Zutreffend weist die Beklagte in ihrem Rechtsmittel darauf hin, gegenüber den Adressaten der von ihr verfassten Schreiben keinen falschen Eindruck erweckt zu haben. Der Inhalt der von der Klägerin beanstandeten Schreiben beschränkt sich nämlich auf die Wiedergabe der (als wahr erwiesenen) Tatsachen, wonach Untersuchungen ergeben haben, dass in Futtermitteln der Klägerin Pestizidrückstände enthalten waren. Wenn die Beklagte auf Grund dieser Umstände ihre Produzenten auffordert, die benötigten Futtermittel bis auf weiteres nicht bei der Klägerin zu kaufen, und ihrer Abnehmerin diese Maßnahme mitteilt, handelt es sich dabei um eine Maßnahme ihrer Geschäftspolitik, nur vollkommen rückstandsfreies Futtermittel bei der Produktion der von ihr abzukaufenden Eier zuzulassen und entsprechend auf ihre Produzenten einzuwirken. Die Festsetzung einer solchen Qualitätsschwelle gegenüber ihren Vertragspartnern steht der Beklagten frei und kann ihr nicht unter Hinweis auf § 7 UWG untersagt werden.

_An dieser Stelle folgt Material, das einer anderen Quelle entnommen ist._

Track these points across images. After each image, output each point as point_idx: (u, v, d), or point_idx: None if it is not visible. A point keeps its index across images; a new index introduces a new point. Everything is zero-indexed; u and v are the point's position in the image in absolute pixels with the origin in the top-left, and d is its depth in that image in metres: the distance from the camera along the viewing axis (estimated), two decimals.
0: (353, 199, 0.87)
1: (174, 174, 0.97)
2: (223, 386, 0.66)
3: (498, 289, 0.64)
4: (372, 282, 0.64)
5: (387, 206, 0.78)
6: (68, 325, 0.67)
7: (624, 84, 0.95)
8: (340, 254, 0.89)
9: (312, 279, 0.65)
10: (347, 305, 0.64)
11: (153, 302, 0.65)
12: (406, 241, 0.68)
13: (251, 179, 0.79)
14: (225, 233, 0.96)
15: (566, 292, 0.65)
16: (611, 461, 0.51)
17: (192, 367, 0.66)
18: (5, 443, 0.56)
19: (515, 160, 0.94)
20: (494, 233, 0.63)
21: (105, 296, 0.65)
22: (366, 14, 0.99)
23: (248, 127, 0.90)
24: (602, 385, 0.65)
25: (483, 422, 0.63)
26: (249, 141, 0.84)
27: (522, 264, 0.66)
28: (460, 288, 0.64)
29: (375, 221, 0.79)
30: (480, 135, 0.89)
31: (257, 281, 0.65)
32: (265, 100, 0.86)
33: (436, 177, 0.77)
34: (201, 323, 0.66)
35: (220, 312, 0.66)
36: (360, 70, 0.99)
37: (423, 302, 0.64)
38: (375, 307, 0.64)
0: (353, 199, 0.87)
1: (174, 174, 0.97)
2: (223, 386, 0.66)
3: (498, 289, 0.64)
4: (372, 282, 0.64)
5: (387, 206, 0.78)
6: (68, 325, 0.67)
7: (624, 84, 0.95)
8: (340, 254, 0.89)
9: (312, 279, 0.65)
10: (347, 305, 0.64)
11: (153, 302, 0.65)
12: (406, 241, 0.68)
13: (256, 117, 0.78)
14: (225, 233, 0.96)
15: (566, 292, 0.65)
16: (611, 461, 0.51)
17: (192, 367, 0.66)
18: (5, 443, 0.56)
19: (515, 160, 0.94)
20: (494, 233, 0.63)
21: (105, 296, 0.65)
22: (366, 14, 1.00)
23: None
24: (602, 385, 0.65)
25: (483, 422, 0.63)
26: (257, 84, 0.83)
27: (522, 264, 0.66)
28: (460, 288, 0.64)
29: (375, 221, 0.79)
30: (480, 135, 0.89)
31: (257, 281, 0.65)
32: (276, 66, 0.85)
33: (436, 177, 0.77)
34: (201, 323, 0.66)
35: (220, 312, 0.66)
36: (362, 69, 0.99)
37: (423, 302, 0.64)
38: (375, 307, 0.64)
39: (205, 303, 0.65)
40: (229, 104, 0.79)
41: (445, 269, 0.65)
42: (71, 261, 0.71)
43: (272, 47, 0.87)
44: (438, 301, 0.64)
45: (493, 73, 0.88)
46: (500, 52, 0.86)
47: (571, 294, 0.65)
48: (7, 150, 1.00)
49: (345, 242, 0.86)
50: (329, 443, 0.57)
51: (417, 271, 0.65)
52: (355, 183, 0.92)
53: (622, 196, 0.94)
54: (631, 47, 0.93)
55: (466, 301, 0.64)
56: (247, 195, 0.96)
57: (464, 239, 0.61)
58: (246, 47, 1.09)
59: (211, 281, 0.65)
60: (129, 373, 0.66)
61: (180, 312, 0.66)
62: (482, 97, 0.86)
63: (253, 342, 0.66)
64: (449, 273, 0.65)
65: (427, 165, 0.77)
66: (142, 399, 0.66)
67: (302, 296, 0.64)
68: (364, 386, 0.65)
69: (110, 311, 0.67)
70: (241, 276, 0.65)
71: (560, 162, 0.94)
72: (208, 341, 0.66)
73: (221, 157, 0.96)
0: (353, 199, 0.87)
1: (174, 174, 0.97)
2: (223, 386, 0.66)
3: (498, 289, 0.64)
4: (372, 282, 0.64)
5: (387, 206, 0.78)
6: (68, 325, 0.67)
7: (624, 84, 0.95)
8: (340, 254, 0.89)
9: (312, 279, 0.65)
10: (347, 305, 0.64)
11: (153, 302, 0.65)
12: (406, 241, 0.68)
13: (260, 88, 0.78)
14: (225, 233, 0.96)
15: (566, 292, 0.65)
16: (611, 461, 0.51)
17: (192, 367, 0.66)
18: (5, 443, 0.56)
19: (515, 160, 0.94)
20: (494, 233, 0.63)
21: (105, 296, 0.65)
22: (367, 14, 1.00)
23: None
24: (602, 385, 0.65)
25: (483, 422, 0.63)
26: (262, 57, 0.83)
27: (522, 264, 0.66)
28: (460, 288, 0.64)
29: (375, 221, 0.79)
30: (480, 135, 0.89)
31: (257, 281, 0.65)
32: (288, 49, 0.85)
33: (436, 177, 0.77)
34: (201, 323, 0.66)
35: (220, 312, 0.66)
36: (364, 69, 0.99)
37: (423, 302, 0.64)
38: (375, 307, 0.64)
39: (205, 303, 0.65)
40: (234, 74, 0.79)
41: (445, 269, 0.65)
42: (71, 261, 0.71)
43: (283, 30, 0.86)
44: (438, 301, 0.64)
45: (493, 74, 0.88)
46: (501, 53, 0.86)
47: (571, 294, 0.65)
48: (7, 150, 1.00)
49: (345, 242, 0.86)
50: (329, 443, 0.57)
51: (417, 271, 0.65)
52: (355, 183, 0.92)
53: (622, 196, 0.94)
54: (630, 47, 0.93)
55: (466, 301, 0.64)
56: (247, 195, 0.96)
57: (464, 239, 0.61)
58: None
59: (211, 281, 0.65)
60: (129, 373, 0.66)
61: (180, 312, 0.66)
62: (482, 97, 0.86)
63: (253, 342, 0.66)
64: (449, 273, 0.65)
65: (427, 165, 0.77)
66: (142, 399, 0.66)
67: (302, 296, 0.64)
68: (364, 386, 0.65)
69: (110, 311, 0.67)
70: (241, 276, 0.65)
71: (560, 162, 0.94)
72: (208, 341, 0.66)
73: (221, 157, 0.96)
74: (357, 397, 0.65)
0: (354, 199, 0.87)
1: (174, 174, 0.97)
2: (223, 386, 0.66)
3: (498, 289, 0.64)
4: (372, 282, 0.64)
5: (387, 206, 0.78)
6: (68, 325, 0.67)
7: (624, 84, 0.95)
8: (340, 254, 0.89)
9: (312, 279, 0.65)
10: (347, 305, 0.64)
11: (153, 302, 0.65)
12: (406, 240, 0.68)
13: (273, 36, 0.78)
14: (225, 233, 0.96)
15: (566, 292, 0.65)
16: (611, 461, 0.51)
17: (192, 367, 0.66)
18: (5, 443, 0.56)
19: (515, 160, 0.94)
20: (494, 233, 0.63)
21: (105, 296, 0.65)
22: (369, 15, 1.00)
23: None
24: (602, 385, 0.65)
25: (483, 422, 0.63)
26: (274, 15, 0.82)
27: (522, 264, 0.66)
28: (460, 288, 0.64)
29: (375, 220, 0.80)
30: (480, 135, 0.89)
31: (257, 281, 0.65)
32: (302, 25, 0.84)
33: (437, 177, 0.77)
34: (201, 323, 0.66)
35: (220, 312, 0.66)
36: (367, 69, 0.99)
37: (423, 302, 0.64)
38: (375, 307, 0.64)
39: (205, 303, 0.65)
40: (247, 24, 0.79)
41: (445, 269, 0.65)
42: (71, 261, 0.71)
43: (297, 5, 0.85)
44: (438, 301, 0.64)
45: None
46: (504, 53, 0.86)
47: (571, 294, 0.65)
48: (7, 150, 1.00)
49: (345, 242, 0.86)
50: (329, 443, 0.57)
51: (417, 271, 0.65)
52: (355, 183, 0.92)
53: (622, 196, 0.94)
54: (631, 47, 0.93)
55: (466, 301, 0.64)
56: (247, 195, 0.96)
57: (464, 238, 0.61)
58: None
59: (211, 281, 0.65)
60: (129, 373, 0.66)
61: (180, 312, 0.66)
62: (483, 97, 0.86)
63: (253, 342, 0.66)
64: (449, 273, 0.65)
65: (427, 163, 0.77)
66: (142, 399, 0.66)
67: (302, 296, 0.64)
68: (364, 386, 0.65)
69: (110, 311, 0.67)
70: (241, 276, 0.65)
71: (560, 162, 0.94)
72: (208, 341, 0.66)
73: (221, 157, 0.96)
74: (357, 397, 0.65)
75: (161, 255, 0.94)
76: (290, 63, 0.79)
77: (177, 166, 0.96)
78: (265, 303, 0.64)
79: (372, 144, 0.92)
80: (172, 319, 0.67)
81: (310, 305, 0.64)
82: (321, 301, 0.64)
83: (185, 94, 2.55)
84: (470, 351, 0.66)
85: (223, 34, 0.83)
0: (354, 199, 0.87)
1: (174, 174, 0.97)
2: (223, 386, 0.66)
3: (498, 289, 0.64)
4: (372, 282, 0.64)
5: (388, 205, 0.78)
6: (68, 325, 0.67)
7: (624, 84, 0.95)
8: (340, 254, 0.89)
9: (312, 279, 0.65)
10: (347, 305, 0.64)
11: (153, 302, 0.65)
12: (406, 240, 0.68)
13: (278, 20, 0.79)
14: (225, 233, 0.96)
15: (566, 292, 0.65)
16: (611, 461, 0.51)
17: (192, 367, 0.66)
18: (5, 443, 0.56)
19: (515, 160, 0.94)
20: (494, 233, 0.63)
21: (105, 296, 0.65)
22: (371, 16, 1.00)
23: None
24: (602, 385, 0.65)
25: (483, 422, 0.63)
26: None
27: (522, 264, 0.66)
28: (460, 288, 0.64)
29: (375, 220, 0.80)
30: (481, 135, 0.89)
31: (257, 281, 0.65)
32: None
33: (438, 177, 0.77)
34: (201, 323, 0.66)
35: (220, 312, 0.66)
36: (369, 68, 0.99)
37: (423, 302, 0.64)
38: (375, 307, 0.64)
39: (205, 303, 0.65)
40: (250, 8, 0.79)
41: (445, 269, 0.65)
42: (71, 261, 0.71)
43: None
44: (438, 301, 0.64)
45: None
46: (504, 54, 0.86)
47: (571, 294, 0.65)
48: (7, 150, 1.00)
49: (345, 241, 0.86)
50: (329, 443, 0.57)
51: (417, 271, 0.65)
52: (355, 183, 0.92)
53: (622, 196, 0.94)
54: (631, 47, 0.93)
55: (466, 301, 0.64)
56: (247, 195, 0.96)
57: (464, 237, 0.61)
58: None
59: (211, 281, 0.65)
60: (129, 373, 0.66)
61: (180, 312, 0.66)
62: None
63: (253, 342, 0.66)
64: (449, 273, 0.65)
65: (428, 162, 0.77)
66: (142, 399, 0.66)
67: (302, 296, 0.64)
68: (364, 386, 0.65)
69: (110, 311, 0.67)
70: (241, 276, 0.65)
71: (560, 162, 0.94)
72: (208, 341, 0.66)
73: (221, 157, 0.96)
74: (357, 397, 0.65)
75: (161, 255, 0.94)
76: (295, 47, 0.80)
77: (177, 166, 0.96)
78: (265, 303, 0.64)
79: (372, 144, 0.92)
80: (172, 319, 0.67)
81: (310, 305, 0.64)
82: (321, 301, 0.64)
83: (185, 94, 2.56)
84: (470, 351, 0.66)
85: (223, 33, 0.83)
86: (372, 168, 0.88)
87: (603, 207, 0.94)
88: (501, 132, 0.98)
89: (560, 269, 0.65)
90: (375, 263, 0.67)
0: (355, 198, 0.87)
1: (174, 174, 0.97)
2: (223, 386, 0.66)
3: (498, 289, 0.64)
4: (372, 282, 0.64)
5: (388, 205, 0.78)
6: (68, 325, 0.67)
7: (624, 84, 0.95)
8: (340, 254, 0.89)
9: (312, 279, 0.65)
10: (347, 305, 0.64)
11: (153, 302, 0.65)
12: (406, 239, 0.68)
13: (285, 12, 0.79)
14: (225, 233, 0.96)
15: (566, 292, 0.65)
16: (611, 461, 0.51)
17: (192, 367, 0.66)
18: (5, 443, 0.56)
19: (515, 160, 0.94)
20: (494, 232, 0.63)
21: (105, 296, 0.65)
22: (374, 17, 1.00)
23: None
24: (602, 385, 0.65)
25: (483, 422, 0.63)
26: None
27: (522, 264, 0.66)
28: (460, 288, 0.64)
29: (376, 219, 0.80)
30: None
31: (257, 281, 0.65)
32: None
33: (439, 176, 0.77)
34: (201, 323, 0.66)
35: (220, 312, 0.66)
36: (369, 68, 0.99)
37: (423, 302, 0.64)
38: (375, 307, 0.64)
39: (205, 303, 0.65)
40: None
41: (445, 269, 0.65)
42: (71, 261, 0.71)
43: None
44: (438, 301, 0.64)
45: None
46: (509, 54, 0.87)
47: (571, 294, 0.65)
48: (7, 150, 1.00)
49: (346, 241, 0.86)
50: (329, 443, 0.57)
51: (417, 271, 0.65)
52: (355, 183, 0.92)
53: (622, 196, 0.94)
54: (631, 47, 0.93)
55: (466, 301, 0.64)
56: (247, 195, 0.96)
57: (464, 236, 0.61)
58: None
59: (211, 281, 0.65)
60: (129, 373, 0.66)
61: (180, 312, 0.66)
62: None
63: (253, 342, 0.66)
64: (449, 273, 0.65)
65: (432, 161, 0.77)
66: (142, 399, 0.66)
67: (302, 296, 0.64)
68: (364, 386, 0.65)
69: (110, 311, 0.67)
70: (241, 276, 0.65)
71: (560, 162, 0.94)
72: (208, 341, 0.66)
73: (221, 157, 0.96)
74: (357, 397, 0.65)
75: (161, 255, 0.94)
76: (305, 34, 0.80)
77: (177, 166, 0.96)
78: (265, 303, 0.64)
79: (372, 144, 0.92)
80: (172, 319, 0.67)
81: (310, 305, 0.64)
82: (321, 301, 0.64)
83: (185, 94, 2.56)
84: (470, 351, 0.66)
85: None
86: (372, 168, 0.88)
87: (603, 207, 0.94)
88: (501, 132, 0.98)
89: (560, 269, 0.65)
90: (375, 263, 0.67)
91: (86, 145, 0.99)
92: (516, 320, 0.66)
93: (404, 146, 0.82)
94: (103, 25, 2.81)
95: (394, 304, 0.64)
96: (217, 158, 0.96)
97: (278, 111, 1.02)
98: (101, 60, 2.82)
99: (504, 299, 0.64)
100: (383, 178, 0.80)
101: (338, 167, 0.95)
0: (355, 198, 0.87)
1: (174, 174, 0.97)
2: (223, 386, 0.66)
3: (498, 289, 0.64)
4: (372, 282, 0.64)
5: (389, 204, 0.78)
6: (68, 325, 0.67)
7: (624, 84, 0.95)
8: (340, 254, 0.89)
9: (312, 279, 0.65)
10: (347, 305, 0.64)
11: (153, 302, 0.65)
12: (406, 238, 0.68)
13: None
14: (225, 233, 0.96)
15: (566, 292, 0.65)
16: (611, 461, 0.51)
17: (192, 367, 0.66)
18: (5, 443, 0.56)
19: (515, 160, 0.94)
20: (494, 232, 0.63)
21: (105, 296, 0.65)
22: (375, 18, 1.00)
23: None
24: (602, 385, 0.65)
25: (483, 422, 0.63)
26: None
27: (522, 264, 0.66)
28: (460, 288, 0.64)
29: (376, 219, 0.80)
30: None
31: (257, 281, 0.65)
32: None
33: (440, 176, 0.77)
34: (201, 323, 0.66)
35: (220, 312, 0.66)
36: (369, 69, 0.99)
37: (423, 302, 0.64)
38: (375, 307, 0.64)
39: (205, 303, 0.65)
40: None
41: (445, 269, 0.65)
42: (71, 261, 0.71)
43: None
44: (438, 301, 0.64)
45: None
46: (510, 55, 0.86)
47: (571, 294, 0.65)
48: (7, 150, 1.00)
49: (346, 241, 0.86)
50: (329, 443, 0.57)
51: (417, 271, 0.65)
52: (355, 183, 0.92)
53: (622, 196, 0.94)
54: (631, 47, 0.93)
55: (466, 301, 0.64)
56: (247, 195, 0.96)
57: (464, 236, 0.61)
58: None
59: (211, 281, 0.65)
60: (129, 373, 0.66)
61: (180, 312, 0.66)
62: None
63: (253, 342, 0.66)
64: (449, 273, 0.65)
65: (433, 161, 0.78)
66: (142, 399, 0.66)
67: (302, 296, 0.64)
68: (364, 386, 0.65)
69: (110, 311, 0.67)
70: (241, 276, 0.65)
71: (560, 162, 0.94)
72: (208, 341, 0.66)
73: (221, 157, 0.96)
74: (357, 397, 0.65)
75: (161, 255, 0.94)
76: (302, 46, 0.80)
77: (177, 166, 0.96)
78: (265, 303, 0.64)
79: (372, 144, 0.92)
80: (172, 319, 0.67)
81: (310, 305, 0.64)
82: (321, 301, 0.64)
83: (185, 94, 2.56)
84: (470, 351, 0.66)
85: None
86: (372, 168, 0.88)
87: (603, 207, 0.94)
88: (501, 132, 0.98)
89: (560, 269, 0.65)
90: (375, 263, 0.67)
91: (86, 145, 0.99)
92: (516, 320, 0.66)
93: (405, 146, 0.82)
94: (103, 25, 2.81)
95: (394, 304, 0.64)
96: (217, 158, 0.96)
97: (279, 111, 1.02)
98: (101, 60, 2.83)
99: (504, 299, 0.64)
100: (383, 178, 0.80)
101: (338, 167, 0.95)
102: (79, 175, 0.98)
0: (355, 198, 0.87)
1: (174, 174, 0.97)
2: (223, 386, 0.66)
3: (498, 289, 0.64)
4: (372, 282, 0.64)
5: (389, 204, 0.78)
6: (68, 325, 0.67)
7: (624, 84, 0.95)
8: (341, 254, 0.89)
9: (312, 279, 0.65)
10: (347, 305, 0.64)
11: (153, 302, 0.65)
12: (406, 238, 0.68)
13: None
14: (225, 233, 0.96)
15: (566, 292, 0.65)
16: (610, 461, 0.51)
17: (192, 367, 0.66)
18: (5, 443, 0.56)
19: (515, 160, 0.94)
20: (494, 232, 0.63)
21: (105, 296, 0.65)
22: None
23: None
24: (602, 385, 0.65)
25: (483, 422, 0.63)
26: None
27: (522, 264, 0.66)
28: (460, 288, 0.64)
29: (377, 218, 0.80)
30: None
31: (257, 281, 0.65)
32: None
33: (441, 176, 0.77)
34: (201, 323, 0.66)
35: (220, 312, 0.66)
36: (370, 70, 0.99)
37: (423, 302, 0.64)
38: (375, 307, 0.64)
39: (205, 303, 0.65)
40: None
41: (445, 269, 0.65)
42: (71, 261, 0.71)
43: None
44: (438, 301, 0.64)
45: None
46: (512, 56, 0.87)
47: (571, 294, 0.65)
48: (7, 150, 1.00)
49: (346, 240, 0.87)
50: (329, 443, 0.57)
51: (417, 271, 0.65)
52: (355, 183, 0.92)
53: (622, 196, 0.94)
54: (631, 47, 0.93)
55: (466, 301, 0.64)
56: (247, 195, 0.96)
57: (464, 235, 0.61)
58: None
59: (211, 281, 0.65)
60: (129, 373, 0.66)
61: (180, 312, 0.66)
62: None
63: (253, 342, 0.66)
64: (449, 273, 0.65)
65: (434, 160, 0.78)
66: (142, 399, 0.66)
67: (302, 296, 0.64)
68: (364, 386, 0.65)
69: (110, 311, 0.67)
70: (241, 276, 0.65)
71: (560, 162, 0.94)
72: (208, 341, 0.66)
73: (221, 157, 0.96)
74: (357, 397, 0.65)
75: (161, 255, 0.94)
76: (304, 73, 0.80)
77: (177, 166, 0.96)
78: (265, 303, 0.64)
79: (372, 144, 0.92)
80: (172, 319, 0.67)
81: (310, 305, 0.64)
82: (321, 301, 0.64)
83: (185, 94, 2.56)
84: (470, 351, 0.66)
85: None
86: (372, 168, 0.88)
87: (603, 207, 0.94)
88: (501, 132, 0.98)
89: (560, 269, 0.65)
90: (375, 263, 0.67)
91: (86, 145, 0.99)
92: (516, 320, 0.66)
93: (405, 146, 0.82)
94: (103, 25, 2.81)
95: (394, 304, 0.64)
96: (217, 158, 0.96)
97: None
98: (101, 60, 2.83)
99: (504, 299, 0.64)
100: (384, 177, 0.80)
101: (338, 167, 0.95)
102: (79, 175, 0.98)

In diesem Zusammenhang spielt es auch keine Rolle, ob die Beklagte auf die Grenzwerte nach dem österreichischen Lebensmittelkodex hingewiesen hat oder nicht, darf doch ein Unternehmen ungeachtet dieser Grenzwerte mit seinen Lieferanten vereinbaren, nur solche Produkte abnehmen zu müssen, die völlig rückstandsfrei sind. Dass kein auf dem Markt erhältliches Futtermittel vollkommen rückstandsfrei sein könne, wie die Klägerin behauptet, steht nicht fest (und widerspricht auch der - unbestrittenen - Behauptung in Beil./T, dass - nur - bei "einigen" Futtermittel-Lieferanten Pestizide im Legehennenfutter festgestellt worden seien); selbst wenn man dies aber unterstellen wollte, änderte dies noch nichts an der Beurteilung, dass die von der Beklagten verbreiteten Tatsachen wahr sind.

Es können aber auch wahre Behauptungen geschäftsschädigender Art wettbewerbswidrig sein und gegen § 1 UWG verstoßen. Solches setzt voraus, dass kein hinreichender Anlass besteht, das eigene Erfolgsstreben mit der Herabsetzung des Mitbewerbers zu verbinden, und dass sich die Kritik nicht nach Art und Maß im Rahmen des Erforderlichen hält (MR 1997, 170 = ÖBl 1998, 14 - Schwarzhörer willkommen mwN; ÖBl 2000, 219 - Konsumenten-Information).

Einen derartigen Vorwurf kann man der Beklagten nicht machen. Einerseits hatte sie nämlich mit dem Ergebnis der von ihr in Auftrag gegebenen Futtermittel-Untersuchung einen hinreichenden Grund für die beanstandeten Mitteilungen; andererseits ist die darin enthaltene Kritik an der Klägerin nicht überschießend, sondern beschränkt sich darauf, die Tatsachen offenzulegen. Das Erstgericht hat deshalb den Sicherungsantrag im Ergebnis zu Recht abgewiesen.

Dem Revisionsrekurs ist ein Erfolg zu versagen.

Die Kostenentscheidung beruht auf §§ 78, 402 Abs 4 EO iVm §§ 41, 50 Abs 1 ZPO.